Viewed as a whole, American history is not systematically racist, but systematically anti-racist. Even though, at the beginning, half the nation practiced human bondage, the authors of the Declaration of Independence put themselves on record confessing that all men are created equal. By doing so they knowingly set up a standard by which they would be judged for all time to come. Lincoln appealed to the Declaration in opposing slavery, Martin Luther King appealed to it in opposing segregation, and the country has worked hard over the years to convert its principle from an aspiration to a lived reality. This purpose met strong resistance, right up to a civil war, but the line of development is clear.

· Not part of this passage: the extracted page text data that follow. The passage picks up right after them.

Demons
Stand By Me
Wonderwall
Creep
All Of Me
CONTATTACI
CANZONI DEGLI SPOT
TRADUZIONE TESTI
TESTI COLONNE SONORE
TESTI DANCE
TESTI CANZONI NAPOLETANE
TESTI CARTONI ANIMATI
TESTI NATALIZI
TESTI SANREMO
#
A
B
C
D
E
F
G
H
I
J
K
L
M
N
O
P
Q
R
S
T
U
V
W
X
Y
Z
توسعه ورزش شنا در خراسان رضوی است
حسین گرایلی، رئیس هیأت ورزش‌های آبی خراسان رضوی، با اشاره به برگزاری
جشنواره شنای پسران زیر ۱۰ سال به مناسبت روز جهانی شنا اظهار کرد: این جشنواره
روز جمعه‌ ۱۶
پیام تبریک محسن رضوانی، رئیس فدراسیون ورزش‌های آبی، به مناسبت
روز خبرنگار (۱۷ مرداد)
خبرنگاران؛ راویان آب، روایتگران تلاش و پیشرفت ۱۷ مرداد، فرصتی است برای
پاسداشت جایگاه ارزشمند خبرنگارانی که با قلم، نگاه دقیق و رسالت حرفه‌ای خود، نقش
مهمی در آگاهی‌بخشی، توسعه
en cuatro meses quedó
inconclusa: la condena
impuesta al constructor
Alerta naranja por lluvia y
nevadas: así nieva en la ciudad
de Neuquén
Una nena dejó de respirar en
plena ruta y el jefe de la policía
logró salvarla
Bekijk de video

On the other hand, if we consider not American history as a whole, but specific institutions, we still do find many laws, attitudes, and policies that have been promoted either with the intention of holding poor people and non-white people down, or with complacency about the fact that they do, in fact, hold them down.
Exhibit A: Pro-poverty programs, misleading called anti-poverty programs. These devilish traps methodically incentivize not only becoming but also remaining dependent on the government, which is merely poverty of a different kind. The resulting culture of multi-generational dependency is so overwhelmingly documented that there is no plausible motive for continuing such programs in anything like their present form, except, perhaps, to produce a tier of wholly-owned clients for the political party that embraces them. The mentality that drives the policy is not charitable, but feudal.

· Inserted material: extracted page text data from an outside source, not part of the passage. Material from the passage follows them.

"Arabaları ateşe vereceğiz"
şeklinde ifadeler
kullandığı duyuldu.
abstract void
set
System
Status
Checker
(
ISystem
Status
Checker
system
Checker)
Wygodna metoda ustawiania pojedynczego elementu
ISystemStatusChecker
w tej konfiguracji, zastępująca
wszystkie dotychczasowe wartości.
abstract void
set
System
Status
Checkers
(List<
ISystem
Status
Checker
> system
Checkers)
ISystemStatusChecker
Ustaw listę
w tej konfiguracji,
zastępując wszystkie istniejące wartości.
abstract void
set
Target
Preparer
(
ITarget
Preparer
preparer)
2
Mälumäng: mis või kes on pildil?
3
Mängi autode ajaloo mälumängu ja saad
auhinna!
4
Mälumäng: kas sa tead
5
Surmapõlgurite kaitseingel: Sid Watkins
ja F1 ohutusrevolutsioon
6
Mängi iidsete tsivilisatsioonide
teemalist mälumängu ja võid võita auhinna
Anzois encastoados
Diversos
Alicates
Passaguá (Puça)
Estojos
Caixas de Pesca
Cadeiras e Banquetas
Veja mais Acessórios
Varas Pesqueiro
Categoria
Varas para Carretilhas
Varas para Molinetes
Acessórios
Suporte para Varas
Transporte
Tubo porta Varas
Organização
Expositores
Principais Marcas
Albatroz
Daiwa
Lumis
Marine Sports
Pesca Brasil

Exhibit B: Aggressive promotion of abortion and other anti-natal practices in non-white communities. It is hard to see how it helps poor and non-white families to kill their infants, is it not? Only viewed as a eugenics program does such a policy become comprehensible. Planned Parenthood founder Margaret Sanger epitomized this view when she complained, “Those least fit to carry on the race are increasing most rapidly” (The Pivot of Civilization, 1920). Why no hue and cry to tear down Sanger statues, by the way? The people who pull down statues consider her a heroine.

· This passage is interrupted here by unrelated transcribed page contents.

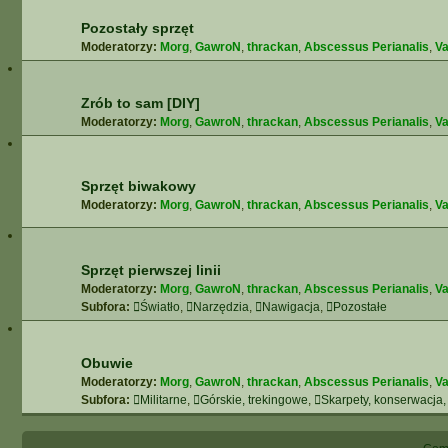
Pozostały sprzęt
Moderatorzy:
Morg
,
GawroN
,
thrackan
,
Abscessus Perianalis
,
Va
Zrób to sam [DIY]
Moderatorzy:
Morg
,
GawroN
,
thrackan
,
Abscessus Perianalis
,
Va
Sprzęt biwakowy
Moderatorzy:
Morg
,
GawroN
,
thrackan
,
Abscessus Perianalis
,
Va
Sprzęt pierwszej linii
Moderatorzy:
Morg
,
GawroN
,
thrackan
,
Abscessus Perianalis
,
Va
Subfora:
Światło
,
Narzędzia
,
Nawigacja
,
Pozostałe
Obuwie
Moderatorzy:
Morg
,
GawroN
,
thrackan
,
Abscessus Perianalis
,
Va
Subfora:
Militarne
,
Górskie, trekingowe
,
Skarpety, konserwacja,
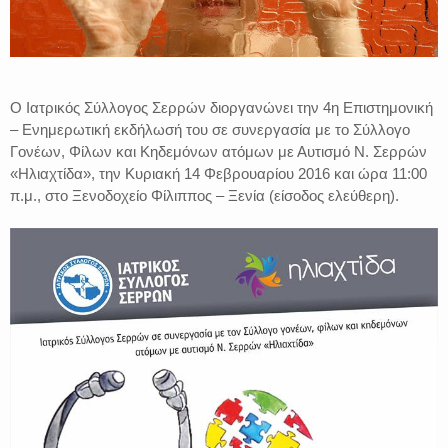
Ο Ιατρικός Σύλλογος Σερρών διοργανώνει την 4η Επιστημονική
– Ενημερωτική εκδήλωσή του σε συνεργασία με το Σύλλογο
Γονέων, Φίλων και Κηδεμόνων ατόμων με Αυτισμό Ν. Σερρών
«Ηλιαχτίδα», την Κυριακή 14 Φεβρουαρίου 2016 και ώρα 11:00
π.μ., στο Ξενοδοχείο Φίλιππος – Ξενία (είσοδος ελεύθερη).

Exhibit C: Advocacy of laissez-faire attitudes toward sexuality and marriage. Though most fervently promoted by the well-off, these attitudes have wreaked the greatest damage on the families of poor and working people, especially non-whites, and have tended to impoverish their children by depriving them of the consistent care, encouragement, discipline, and example of married moms and dads. You won’t hear this from the left, but stable marriage is by far the most genuine anti-poverty program.
Exhibit D: Opposition to school choice. The children of non-white and poor families caught in crime-ridden inner-city neighborhoods are also caught in inferior and crime-ridden schools. Charter schools would give them a way out, but lawmakers who can afford to send their own children to any school they want are perfectly content to leave poor kids in the jaws of the trap.
Exhibit E: Racial quotas in various institutions, such as colleges and universities. Such institutionalized biases perpetuate a cruel hoax on persons of minority race, not only setting up unqualified applicants to fail, but placing smart, qualified applicants under a perpetual cloud of suspicion that they got by only because they weren’t white. Policies so damaging to non-whites would make sense only if their proponents believed that the races were inherently unequal, and wanted to string along their supposed racial inferiors.
To the degree that America does labor under something that might be called systematic racism, it seems to be all on the left – and the people crying out against it want more of it still. American history as a whole represents the gradual purging of racism; progressivism represents its entrenchment.